In 1882 Jameson was appointed junior counsel to the department of woods and forests. On 27 April 1886 he was made sheriff of Roxburgh, Berwick and Selkirk. Having taken part in politics as a Liberal Unionist, he received from Lord Salisbury's government in 1890 the office of sheriff of Ross, Cromarty and Sutherland on 28 November 1890, and became sheriff of Perthshire on 27 October 1891.

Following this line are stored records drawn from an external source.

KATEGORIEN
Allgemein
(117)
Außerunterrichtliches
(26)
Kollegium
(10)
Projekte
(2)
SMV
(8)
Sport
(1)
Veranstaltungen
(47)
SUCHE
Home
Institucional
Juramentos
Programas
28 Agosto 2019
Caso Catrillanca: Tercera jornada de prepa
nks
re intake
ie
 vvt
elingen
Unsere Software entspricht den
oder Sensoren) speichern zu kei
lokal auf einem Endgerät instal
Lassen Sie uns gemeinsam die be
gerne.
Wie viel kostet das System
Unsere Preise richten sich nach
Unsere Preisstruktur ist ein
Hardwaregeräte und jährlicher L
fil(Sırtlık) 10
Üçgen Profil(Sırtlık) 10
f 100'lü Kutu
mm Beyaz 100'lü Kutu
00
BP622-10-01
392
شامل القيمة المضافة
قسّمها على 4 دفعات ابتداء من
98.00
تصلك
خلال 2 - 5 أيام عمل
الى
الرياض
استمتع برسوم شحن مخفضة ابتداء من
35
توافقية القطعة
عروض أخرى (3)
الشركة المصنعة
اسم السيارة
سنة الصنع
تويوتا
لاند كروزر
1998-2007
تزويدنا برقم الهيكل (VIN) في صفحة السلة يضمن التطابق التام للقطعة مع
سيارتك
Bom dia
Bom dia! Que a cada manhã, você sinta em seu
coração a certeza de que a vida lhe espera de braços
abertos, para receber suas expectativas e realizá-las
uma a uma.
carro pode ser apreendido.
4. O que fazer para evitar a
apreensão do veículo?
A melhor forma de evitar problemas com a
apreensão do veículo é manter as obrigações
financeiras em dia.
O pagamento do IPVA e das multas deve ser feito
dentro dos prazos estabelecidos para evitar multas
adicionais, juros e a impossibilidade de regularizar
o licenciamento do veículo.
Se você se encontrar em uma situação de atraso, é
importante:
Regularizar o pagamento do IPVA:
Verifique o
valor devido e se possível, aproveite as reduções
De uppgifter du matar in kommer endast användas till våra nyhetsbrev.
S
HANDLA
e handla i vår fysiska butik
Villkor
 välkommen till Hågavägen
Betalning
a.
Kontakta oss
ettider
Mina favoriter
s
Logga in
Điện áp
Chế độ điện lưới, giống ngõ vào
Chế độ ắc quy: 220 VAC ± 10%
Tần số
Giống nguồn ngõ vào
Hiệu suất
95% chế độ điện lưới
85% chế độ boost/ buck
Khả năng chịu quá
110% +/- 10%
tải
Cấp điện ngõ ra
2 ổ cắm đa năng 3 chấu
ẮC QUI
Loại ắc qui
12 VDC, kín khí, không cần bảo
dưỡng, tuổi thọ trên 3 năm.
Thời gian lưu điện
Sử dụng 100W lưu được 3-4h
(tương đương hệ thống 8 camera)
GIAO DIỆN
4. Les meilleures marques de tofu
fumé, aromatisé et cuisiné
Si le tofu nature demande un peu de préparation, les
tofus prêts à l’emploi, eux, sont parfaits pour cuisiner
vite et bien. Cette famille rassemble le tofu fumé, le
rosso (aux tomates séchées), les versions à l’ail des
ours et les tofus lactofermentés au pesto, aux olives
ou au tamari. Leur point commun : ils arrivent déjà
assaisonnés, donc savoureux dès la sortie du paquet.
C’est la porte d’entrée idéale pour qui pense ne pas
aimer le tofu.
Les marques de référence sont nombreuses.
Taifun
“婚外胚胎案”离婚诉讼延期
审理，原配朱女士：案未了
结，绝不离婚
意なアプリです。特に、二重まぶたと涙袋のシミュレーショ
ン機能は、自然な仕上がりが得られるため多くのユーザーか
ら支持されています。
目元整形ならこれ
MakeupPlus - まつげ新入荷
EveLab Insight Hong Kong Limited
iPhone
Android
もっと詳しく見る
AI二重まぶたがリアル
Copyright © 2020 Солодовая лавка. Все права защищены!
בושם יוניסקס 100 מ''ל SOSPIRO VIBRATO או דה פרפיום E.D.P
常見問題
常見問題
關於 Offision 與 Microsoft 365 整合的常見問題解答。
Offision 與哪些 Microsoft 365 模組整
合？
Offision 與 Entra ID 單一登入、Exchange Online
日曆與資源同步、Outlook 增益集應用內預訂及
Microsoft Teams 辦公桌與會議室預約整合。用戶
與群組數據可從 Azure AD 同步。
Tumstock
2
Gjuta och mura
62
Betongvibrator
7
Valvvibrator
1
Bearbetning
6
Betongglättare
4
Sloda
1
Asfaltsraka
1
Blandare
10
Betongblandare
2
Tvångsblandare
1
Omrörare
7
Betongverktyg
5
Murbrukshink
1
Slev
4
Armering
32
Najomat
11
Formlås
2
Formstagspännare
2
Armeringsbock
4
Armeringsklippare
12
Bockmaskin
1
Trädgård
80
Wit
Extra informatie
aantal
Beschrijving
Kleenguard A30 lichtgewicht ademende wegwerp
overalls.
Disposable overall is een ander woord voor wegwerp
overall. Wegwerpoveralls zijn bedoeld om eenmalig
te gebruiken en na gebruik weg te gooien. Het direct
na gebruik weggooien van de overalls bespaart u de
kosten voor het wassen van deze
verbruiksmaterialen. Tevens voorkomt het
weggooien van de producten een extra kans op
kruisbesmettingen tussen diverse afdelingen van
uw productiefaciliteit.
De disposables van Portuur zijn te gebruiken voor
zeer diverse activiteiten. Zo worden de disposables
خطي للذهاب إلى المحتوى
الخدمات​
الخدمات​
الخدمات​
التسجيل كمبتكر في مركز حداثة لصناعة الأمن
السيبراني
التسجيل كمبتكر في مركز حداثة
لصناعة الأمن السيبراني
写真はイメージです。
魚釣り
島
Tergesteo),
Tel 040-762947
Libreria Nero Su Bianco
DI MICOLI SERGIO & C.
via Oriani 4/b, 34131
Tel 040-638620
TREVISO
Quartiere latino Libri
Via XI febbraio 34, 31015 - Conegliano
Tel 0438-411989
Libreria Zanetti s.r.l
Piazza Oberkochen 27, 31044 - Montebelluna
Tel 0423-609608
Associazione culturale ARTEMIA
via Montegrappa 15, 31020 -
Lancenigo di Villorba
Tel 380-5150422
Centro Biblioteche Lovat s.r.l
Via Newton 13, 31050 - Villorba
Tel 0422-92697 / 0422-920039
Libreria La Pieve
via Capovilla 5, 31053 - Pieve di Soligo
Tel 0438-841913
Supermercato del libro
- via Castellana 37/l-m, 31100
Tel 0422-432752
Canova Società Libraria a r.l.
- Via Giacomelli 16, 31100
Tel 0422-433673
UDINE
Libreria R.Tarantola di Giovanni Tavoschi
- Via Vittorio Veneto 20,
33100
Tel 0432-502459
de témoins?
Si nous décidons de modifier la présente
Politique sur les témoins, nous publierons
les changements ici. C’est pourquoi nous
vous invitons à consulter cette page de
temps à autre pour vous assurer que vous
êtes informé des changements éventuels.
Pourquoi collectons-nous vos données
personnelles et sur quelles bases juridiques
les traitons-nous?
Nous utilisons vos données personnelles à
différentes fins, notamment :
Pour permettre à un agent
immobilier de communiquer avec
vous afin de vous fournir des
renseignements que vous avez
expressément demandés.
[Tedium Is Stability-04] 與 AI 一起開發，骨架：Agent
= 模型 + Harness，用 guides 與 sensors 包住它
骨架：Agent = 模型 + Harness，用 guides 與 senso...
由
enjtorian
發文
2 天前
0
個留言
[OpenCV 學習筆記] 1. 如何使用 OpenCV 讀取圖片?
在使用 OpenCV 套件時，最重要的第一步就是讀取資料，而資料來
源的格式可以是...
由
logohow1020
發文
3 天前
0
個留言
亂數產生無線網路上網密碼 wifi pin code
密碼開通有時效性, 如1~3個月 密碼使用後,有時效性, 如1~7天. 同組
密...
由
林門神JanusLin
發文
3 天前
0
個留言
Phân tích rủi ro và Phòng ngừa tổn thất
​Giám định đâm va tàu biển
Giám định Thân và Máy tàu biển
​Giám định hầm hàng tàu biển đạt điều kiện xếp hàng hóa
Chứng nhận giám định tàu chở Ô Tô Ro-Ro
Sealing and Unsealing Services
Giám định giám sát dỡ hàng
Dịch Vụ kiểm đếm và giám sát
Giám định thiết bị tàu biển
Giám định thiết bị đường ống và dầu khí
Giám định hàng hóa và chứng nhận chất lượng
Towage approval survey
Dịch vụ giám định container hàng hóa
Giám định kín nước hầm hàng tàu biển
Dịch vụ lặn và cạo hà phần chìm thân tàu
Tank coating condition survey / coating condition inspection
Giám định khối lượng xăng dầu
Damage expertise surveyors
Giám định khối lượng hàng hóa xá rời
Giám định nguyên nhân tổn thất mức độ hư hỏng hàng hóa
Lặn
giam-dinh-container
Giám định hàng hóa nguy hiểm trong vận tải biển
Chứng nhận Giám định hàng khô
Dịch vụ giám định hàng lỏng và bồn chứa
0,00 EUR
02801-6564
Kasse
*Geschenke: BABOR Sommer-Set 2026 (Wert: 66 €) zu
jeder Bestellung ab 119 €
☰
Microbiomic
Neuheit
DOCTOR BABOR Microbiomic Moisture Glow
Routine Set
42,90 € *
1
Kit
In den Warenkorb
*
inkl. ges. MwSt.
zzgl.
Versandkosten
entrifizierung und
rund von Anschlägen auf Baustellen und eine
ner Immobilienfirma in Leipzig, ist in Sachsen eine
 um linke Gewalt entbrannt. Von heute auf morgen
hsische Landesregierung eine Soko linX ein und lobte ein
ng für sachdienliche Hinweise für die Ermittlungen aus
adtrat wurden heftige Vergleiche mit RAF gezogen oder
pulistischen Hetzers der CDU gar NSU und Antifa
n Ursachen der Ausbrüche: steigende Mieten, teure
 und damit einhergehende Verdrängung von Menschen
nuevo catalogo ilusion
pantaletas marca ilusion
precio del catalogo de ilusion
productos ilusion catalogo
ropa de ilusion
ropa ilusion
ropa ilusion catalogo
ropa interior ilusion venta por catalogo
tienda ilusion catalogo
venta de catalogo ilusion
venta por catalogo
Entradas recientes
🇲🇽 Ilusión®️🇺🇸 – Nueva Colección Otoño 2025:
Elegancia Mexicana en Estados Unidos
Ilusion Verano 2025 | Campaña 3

On the resignation of Henry Moncreiff, 2nd Baron Moncreiff, Jameson was raised to the bench, on 6 January 1905, with the title of Lord Ardwall. In the same year he was made an honorary LLD of the University of St Andrews. After an illness of about six months he died, at 14 Moray Place, Edinburgh, on 21 November 1911, and was buried at Anwoth in Kirkcudbrightshire.

==Interests==
Jameson conducted inquiries on behalf of the government, acted as an arbiter in industrial disputes, and was for some years, in succession to Lord James of Hereford, chairman of the board of conciliation, between the coalowners and Scottish Miners' Federation. As a member of the Free Church of Scotland, he supported Robert Rainy in promoting its union with the United Presbyterians (1900), though he had opposed Rainy during the agitation for disestablishing the Church of Scotland. During the later part of his career he paid attention to agriculture.

==Family==
In 1875 Jameson married Christian, daughter of John Gordon Brown of Lochanhead and niece of Walter McCulloch of Ardwall in Kirkcudbrightshire, from whom she inherited the estate after which the judge took his title. They had one daughter and three sons, the eldest, Andrew, and youngest of whom entered the army. The second, John Gordon Jameson, advocate, unsuccessfully contested the 1912 Edinburgh East by-election, as a Unionist.